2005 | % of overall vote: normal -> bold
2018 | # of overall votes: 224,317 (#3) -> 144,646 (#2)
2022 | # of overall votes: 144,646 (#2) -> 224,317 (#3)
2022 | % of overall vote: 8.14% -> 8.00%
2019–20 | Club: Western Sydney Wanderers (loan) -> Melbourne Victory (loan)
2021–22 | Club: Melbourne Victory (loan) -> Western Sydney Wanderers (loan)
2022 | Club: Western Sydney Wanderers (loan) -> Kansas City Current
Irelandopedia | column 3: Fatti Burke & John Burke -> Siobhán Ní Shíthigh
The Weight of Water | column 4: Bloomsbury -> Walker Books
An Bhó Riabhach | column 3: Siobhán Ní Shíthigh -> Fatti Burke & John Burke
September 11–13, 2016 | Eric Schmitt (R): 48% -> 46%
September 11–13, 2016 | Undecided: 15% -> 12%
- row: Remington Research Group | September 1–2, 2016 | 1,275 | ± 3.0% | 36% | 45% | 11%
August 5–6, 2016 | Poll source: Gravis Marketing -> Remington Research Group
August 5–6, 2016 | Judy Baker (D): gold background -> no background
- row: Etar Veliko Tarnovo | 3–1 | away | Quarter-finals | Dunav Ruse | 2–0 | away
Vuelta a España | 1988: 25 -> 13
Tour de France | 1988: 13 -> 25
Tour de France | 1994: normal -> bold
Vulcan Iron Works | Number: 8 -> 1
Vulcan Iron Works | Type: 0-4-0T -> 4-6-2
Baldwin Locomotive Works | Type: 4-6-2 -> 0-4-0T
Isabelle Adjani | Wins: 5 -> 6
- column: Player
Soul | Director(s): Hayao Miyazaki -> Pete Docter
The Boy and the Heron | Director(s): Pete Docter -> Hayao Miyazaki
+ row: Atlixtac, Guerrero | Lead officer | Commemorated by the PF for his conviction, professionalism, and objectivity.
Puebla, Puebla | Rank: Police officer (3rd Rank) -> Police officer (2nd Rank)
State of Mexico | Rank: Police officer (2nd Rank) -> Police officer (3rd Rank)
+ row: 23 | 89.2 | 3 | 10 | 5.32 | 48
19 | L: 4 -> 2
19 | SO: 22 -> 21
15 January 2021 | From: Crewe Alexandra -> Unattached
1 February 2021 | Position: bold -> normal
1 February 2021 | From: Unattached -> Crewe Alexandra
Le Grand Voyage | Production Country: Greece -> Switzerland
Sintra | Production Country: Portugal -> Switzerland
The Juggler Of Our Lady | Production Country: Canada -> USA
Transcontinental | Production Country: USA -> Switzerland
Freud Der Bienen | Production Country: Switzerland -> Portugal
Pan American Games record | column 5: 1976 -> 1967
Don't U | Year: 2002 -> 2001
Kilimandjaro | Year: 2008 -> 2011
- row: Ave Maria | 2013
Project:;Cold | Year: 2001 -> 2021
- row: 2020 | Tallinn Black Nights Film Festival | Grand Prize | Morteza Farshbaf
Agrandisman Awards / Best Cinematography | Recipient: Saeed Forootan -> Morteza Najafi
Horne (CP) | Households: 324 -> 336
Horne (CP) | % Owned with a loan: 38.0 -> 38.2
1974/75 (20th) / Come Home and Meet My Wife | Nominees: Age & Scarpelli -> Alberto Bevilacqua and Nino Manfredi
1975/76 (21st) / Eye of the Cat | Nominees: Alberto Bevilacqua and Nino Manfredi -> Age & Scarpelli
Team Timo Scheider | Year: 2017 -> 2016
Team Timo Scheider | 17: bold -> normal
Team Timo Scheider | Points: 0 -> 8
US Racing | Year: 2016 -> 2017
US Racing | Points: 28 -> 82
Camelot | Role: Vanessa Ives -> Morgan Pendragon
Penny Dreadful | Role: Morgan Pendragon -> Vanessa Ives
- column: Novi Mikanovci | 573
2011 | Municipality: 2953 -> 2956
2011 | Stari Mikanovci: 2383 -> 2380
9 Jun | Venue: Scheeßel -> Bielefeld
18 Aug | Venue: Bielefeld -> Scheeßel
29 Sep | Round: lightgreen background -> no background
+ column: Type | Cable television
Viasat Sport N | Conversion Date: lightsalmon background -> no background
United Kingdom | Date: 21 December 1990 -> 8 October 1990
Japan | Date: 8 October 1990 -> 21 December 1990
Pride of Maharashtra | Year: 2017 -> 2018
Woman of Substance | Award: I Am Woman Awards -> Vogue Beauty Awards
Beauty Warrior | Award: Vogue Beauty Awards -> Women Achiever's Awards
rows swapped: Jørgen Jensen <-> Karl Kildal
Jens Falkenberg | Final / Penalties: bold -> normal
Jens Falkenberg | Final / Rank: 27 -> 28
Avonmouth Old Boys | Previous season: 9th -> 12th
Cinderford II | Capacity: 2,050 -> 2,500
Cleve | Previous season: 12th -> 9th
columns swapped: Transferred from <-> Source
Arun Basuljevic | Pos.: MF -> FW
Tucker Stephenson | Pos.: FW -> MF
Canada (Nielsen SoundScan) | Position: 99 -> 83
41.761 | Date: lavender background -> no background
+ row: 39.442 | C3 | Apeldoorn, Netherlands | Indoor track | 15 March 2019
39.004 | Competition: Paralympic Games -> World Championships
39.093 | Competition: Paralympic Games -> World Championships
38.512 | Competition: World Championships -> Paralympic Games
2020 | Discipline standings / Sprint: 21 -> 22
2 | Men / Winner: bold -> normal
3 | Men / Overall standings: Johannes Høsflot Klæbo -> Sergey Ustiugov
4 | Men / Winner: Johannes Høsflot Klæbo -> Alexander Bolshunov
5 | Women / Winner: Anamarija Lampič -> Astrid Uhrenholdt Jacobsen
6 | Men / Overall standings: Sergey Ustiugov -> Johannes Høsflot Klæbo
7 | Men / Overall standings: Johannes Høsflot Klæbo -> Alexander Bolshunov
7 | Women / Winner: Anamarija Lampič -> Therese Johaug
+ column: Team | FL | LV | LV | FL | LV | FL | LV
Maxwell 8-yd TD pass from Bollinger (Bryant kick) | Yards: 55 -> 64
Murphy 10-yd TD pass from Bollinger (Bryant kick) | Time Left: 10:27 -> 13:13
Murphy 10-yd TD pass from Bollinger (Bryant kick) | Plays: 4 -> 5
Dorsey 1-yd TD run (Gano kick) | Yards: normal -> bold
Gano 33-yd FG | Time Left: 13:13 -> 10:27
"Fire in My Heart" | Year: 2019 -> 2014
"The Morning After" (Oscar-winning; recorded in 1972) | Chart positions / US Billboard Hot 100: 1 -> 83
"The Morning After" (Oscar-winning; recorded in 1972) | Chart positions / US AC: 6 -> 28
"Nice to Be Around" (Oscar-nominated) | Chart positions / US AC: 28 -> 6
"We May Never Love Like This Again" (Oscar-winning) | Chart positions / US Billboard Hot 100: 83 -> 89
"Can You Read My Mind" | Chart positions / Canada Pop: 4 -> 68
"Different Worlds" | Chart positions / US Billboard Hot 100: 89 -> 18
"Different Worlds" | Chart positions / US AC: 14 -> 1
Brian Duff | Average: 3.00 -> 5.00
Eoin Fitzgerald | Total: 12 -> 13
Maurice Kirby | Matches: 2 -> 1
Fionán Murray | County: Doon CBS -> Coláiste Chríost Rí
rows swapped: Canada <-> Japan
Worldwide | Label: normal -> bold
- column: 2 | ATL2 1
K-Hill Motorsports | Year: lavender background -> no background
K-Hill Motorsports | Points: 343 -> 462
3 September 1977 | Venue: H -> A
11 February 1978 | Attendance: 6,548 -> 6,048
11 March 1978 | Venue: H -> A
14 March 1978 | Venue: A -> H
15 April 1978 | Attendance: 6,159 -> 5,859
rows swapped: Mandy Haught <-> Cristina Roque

* * *

## Work to do
Copy out the rows from the first one through the line containing "- row: Remington", swapping "Club" for "Team" wherever it appears and changing nothing else.

## Reply
2005 | % of overall vote: normal -> bold
2018 | # of overall votes: 224,317 (#3) -> 144,646 (#2)
2022 | # of overall votes: 144,646 (#2) -> 224,317 (#3)
2022 | % of overall vote: 8.14% -> 8.00%
2019–20 | Team: Western Sydney Wanderers (loan) -> Melbourne Victory (loan)
2021–22 | Team: Melbourne Victory (loan) -> Western Sydney Wanderers (loan)
2022 | Team: Western Sydney Wanderers (loan) -> Kansas City Current
Irelandopedia | column 3: Fatti Burke & John Burke -> Siobhán Ní Shíthigh
The Weight of Water | column 4: Bloomsbury -> Walker Books
An Bhó Riabhach | column 3: Siobhán Ní Shíthigh -> Fatti Burke & John Burke
September 11–13, 2016 | Eric Schmitt (R): 48% -> 46%
September 11–13, 2016 | Undecided: 15% -> 12%
- row: Remington Research Group | September 1–2, 2016 | 1,275 | ± 3.0% | 36% | 45% | 11%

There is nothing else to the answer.